SOURCE DATA:
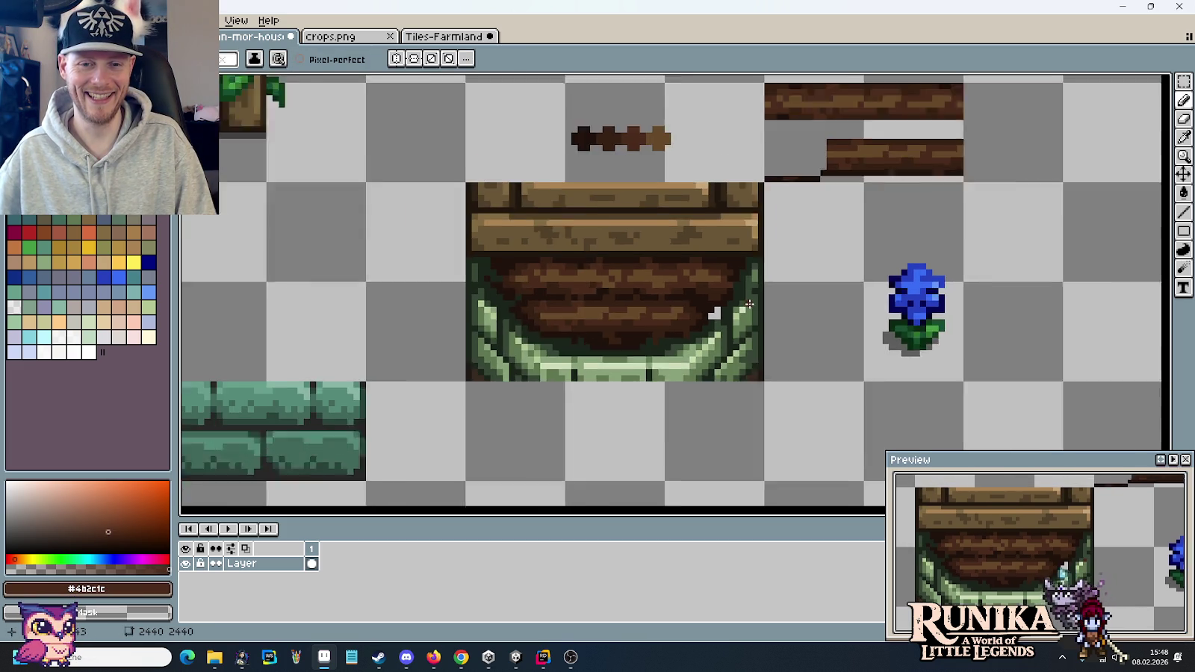
pyautogui.scroll(-1, 749, 303)
pyautogui.scroll(3, 735, 307)
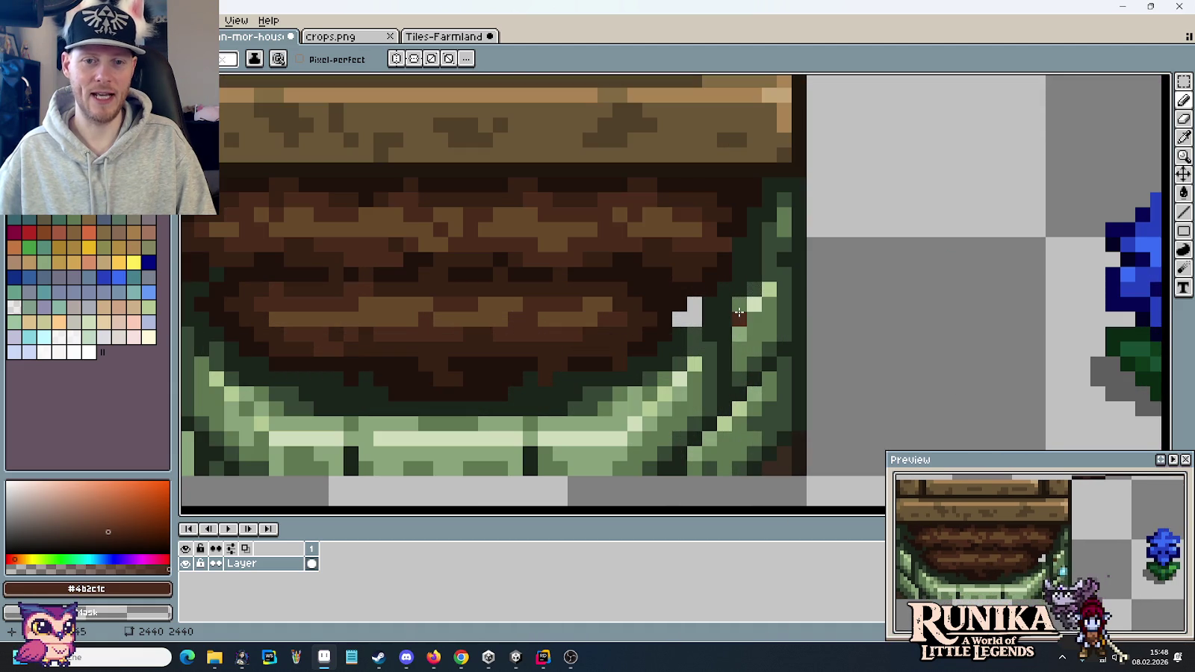
pyautogui.keyDown('alt'); pyautogui.click(716, 241); pyautogui.keyUp('alt')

EXERCISE AIM: All of the preceding material should be output verbatim, with the pictures excluded.

RESPONSE:
pyautogui.scroll(-1, 749, 303)
pyautogui.scroll(3, 735, 307)
pyautogui.keyDown('alt'); pyautogui.click(716, 241); pyautogui.keyUp('alt')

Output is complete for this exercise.